File Handling With Little RAM
|To meet the requirements of the Mastery of Aspects for Higher Level [IB Computer Science], direct manipulation of files must be carried out in such a way that the whole file does not need to be read into RAM.|
It is important to know how to update files without using much RAM.
In the "old days" before the average nerd or even businesses could afford gigabytes of RAM for a personal computer, large quantities of data had to be stored, compared and processed using small amounts of RAM and relatively larger amounts of secondary storage, typically tape and later disk storage.
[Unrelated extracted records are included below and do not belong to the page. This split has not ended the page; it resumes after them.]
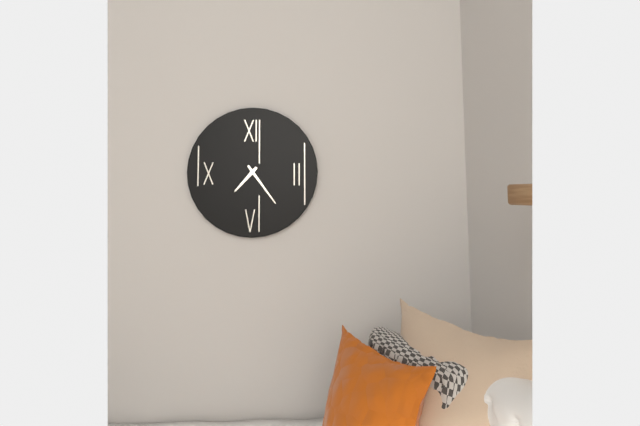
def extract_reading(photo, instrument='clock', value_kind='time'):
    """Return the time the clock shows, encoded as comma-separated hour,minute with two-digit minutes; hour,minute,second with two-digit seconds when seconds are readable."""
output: 7,24
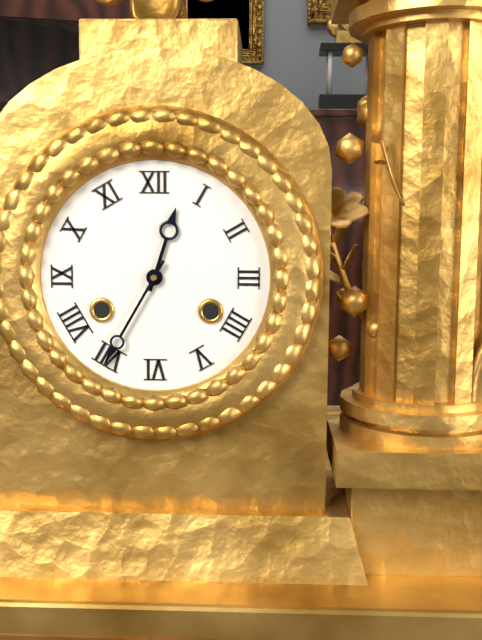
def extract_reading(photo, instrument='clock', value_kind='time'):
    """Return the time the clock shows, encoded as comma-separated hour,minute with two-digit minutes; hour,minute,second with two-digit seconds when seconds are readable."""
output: 12,35
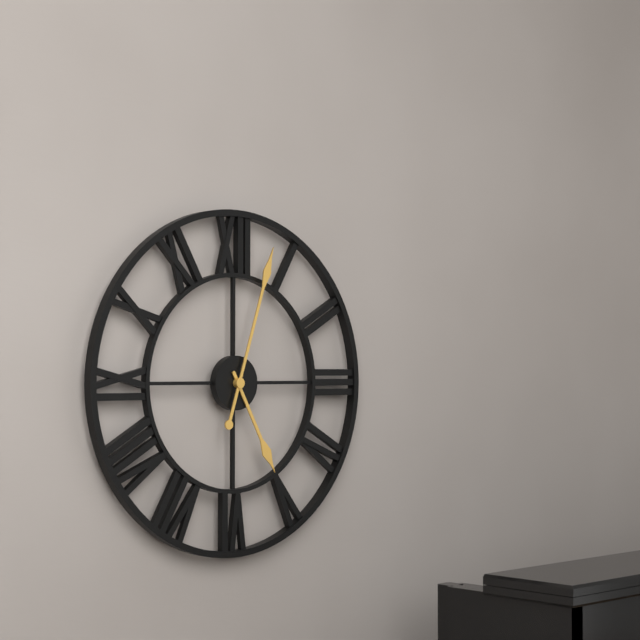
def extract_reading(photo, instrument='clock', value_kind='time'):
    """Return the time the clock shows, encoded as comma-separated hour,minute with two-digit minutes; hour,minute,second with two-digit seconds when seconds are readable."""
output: 5,03
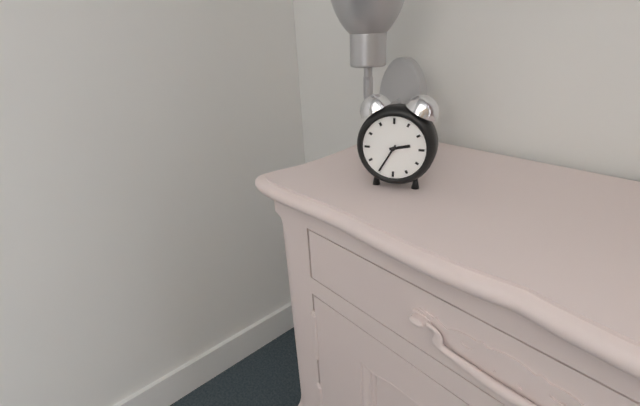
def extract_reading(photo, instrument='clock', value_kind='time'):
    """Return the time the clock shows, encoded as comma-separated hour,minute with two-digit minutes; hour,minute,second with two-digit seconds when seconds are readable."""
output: 2,35
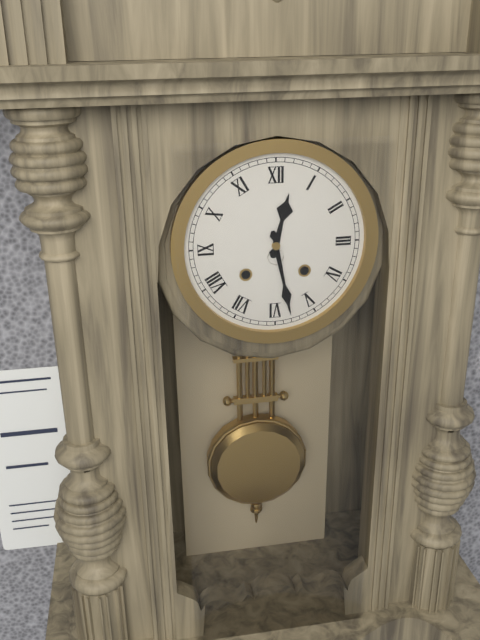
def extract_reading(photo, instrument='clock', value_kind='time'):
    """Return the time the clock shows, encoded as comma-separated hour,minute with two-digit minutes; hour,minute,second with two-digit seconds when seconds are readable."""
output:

For example, the Commodore 8032 was a very popular SOHO (Small Office Home Office) computer in the early 1980's. The "80" stood for "80 columns, which was twice the number of columns of characters that most other personal computers of the day placed on the screen. The "32" represented the number of KB (KiloBytes) of RAM that came with the machine, which was about twice the memory that came with most other personal computers of the day.
File-handling techniques that used little RAM were essential processing a real-life database with 32 KB of RAM. Such techniques are still useful when the amount of data to be processed exceeds the available RAM capacity.
It happens that the International Baccalaureate requires that candidates in their higher level Computer Science program be able to search a data file and add, delete or change data in a single record without simultaneously storing copious numbers of records into RAM.
In February of 2000 IBO issued a circular on Clarifications of Internal Assessment Details. One page of clarifications concerned Direct Manipulation of Files.
At Higher Level, the Mastery of Aspects part of the Internal Assessment requires candidates to be able to manipulate files directly.
Candidates must attempt to show mastery of the following aspects:
- adding directly a new record to a file
- deleting directly a record from a file
- searching directly for a record in a file.
To satisfy these requirements, candidates must carry out file manipulation in such a way that files do not need to be read into RAM for manipulation.
For example, the record to be deleted must be found directly by searching the file in its actual location (by, for example, using a binary or linear search, reading a record, or small block or records, at once). The record could then be directly deleted (if the programming language supports this), or marked for deletion by using a flag field, or by using a rogue value in the key field.
Provided the file size alters, or a record marked for deletion is actually overwrittren during addition of new records, this manipulation would meet the requirement.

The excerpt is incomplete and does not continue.